Estou sempre pedindo desculpas. Atribuo à escola de freiras em que estudei por toda infância essa bobagem de sentir culpa sem motivo, sair gastando meus créditos de perdão a torto e a direito. Na sempre calorenta Três Rios, não passava do portão deste colégio (ou passava, com advertência) quem não usasse meias brancas e sapatos ou tênis pretos ou brancos (só de escrever, já senti a idade pinçando a lombar). Eu, caxias – até hoje – até o cadarço de meu Rainha branquíssimo, não era de ousar desafiar o dresscode – ou a irmã diretora. A lateral do tênis era minha transgressão, com um detalhe roxo o suficiente para satisfazer a revolta silenciosa, mas pequeno o bastante para que o calçado continuasse sendo branco.
Talvez desse medo enorme de falhar, de estar errada mesmo no tom das meias, veio essa mania de me desculpar. E pode ser que venha daí também a paixão que carrego até hoje por pequeníssimos atos de rebeldia. Quase que um segredo, um acordo comigo mesma de não seguir todas as regras em manifestações ridículas e invisíveis a olho nu. Tomar café da manhã no almoço. Sair à francesa de uma festa chata. Enrolar na cama mais cinco minutinhos. Deixar pra lá. Revoluções invisíveis a olho nu, mas que invariavelmente transformam o dia da caxias de meias brancas.
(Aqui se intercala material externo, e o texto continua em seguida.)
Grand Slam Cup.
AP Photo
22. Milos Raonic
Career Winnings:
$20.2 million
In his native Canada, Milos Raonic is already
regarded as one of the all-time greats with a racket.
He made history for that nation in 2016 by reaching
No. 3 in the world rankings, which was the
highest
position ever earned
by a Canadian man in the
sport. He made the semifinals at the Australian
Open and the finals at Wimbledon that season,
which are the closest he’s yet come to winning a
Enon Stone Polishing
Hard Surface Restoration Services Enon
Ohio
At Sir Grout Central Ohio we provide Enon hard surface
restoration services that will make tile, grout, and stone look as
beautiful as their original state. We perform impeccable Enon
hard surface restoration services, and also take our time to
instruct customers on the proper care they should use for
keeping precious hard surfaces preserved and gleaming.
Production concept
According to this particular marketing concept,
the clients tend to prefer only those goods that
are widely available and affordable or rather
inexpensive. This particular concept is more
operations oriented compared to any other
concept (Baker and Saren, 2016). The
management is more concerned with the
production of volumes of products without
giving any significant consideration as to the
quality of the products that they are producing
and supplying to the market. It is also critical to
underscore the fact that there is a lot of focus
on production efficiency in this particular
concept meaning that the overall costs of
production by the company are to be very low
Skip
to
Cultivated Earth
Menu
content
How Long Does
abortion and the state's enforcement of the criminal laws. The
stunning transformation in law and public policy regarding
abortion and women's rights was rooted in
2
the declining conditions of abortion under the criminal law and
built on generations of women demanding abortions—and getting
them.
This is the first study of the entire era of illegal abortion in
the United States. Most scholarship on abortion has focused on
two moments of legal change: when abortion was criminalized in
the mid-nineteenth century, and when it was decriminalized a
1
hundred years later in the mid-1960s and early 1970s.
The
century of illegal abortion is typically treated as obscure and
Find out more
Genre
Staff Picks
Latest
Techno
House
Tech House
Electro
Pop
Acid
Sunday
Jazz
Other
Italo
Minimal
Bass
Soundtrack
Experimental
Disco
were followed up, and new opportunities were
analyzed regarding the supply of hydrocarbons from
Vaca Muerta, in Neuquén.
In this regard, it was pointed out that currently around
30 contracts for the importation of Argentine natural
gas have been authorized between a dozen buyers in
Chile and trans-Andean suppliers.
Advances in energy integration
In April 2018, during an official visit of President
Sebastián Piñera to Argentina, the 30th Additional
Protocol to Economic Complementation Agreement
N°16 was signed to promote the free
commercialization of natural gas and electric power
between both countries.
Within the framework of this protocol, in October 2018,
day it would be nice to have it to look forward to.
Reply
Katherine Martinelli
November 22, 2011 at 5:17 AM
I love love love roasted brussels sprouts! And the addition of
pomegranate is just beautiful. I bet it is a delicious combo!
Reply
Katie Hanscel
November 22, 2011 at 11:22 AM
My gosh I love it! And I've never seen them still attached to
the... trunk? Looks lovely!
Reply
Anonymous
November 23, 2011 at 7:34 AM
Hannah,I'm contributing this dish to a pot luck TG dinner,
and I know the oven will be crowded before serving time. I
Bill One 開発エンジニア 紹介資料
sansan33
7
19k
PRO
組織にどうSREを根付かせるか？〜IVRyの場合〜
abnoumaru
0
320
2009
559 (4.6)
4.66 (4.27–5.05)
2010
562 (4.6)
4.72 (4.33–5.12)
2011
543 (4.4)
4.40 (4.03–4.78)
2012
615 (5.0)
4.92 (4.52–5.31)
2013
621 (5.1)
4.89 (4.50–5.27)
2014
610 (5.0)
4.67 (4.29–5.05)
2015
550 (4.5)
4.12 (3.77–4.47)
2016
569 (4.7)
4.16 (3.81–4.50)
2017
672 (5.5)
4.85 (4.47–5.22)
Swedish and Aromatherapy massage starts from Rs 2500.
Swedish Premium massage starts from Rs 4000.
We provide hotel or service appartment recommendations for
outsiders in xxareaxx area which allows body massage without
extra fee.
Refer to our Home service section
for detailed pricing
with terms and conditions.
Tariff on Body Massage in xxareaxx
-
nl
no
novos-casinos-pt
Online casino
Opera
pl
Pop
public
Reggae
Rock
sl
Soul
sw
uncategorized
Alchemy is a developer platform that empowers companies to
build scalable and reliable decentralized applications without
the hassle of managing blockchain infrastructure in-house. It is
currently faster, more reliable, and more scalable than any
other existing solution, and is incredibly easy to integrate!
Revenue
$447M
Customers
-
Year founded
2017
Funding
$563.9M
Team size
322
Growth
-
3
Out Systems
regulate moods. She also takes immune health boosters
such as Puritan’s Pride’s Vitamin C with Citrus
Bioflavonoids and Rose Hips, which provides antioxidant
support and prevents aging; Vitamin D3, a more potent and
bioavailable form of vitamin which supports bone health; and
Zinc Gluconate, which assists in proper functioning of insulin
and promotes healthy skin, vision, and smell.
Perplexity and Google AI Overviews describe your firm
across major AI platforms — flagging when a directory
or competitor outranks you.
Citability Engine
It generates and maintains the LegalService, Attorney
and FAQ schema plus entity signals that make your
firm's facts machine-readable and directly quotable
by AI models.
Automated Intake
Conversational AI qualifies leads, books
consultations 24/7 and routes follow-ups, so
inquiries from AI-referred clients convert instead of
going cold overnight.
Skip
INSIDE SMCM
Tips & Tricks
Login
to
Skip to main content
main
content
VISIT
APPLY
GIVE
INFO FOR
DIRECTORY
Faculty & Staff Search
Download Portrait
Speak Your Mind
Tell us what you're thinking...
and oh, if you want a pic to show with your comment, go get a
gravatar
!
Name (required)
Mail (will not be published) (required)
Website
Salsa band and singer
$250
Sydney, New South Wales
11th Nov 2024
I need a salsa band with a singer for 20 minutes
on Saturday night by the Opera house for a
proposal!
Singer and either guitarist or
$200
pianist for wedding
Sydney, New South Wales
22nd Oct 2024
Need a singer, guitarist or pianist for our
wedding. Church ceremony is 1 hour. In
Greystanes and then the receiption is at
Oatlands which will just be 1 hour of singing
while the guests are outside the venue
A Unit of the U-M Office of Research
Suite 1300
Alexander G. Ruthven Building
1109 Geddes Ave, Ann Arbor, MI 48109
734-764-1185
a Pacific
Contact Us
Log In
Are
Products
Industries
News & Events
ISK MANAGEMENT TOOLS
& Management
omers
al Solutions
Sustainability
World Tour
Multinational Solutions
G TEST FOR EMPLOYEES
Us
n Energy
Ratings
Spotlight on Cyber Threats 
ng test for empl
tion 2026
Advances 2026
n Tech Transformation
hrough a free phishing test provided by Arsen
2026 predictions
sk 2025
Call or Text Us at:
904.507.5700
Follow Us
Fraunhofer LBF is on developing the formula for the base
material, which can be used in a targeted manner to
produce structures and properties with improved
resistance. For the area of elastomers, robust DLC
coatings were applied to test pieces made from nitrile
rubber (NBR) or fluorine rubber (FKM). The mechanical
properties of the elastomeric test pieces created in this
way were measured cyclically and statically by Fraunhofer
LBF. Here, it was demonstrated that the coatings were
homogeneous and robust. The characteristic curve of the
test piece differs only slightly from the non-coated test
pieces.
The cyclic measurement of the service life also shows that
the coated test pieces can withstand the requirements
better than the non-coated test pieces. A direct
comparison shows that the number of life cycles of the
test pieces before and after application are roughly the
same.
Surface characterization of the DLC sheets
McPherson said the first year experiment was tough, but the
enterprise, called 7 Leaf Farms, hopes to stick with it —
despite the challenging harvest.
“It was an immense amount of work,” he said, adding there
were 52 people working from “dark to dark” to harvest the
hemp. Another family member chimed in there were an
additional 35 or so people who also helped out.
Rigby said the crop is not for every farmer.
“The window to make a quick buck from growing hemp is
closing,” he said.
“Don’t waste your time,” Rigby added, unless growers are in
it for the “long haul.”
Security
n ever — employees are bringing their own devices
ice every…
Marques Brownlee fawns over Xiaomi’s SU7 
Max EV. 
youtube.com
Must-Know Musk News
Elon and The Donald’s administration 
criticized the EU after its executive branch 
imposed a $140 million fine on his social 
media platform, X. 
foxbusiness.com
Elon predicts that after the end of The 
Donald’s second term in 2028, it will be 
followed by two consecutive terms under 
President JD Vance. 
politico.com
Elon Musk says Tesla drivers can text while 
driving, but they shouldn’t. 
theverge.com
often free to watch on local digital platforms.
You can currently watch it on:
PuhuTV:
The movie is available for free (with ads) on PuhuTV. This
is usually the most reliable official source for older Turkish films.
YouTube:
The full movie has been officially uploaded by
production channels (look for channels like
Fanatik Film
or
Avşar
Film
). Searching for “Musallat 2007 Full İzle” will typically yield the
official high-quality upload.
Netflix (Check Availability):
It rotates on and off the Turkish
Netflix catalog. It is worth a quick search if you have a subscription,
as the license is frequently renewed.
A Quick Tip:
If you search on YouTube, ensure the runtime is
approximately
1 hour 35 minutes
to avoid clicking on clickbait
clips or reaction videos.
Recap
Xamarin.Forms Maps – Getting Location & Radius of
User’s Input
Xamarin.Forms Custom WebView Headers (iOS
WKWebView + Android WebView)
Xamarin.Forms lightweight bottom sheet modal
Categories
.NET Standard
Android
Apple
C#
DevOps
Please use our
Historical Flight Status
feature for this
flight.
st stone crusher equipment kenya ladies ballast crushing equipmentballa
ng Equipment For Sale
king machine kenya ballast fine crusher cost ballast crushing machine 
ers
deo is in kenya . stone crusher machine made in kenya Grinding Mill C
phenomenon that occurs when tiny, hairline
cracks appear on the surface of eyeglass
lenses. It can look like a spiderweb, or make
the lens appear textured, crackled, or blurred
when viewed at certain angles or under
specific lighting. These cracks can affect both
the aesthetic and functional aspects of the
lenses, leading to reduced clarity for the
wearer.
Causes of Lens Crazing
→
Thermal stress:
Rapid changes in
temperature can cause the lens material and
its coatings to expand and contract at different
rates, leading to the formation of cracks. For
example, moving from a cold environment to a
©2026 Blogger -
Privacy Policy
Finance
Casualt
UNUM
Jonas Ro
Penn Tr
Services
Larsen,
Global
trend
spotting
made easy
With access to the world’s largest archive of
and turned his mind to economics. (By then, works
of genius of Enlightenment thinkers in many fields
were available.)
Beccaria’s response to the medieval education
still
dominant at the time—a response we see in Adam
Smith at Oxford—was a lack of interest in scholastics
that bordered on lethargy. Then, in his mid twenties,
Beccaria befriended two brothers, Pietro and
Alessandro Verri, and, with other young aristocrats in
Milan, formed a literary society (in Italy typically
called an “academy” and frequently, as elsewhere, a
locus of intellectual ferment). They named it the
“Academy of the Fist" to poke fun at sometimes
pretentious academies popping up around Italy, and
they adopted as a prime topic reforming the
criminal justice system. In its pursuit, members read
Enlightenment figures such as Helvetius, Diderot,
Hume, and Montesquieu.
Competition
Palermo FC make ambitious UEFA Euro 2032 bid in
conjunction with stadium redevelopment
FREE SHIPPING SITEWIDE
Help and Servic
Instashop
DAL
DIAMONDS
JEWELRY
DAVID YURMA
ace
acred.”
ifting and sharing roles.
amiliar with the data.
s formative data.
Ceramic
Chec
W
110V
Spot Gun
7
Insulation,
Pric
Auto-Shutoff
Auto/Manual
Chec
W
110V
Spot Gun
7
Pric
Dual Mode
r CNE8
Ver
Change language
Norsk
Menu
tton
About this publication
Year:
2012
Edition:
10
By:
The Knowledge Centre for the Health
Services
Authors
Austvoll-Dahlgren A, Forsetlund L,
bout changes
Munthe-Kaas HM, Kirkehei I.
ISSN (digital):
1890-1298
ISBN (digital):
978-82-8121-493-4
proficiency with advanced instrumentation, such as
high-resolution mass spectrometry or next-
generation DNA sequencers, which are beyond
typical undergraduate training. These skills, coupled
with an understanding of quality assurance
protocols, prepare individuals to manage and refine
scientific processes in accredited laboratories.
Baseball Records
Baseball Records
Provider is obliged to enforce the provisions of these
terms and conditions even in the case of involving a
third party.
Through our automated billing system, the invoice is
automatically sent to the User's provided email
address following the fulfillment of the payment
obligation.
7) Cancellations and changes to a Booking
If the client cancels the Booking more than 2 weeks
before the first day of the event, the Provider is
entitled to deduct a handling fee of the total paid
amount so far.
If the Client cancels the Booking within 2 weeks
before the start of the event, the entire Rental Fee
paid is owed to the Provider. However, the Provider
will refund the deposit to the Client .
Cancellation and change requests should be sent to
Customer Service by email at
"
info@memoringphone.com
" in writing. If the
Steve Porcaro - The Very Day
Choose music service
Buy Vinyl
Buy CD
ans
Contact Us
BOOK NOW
Foi minha amiga Dida que afrouxou vários tênis pretos ou brancos em que eu aprisionava e aprisiono os pés pela vida afora. “Pode descer que eu tô passando aí pra te pegar.” A máxima que já nos levou a cafés no meio da tarde, filmes duvidosos, conversas chorosas, saideiras infinitas, blitzes policiais, tantos fins e tantos começos. A dulcíssima liberdade de ter o arco-íris inteiro para calçar. Um luxo ao qual só pode se dar quem não tem pressa, justamente porque sabe que alguns imprevisíveis são para uma vida toda.